6.1.  Generating Routing Rules

   Routing rules could be generated either by the multi-homed node
   itself or by a trusted network node on behalf of the multi-homed
   node.  The multi-homed node is an obvious candidate for generating
   routing rules and bindings since it's aware of all the information
   needed by the Connection Manager.  It would also be able to react
   instantly whenever an event occurs that requires an immediate action.
   However, there may be situations when a trusted network node could
   generate some or all routing rules and bindings.  If everything is
   generated by this node additional communication between the multi-
   homed node and this trusted network node would be required.  The
   actual implementation of this is outside the scope of this document.

   The frequency at which the routing rules are generated is an
   implementation issue.  Depending on the target node type, the
   Connection Manager may generate the whole set of routing rules as the
   node is initiated or it could prefer to have a more dynamic approach
   and generate the routing rules on demand as the node initiate
   applications.

   In case of a static approach the required routing rules exists once
   the multi-homed node has been initiated and it's assumed that they
   will change with a low frequency.

→ Provided records:
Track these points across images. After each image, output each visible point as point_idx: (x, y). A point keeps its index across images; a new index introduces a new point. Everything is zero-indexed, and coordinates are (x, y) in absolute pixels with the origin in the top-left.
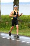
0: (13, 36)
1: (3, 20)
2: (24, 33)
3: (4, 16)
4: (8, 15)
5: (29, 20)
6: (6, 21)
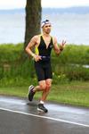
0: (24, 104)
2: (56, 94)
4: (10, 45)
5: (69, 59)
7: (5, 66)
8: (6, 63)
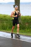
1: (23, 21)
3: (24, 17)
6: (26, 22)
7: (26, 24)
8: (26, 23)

→ What you have to do: Return the excerpt on generating routing rules above in full, word for word.

→ Task result:
6.1.  Generating Routing Rules

   Routing rules could be generated either by the multi-homed node
   itself or by a trusted network node on behalf of the multi-homed
   node.  The multi-homed node is an obvious candidate for generating
   routing rules and bindings since it's aware of all the information
   needed by the Connection Manager.  It would also be able to react
   instantly whenever an event occurs that requires an immediate action.
   However, there may be situations when a trusted network node could
   generate some or all routing rules and bindings.  If everything is
   generated by this node additional communication between the multi-
   homed node and this trusted network node would be required.  The
   actual implementation of this is outside the scope of this document.

   The frequency at which the routing rules are generated is an
   implementation issue.  Depending on the target node type, the
   Connection Manager may generate the whole set of routing rules as the
   node is initiated or it could prefer to have a more dynamic approach
   and generate the routing rules on demand as the node initiate
   applications.

   In case of a static approach the required routing rules exists once
   the multi-homed node has been initiated and it's assumed that they
   will change with a low frequency.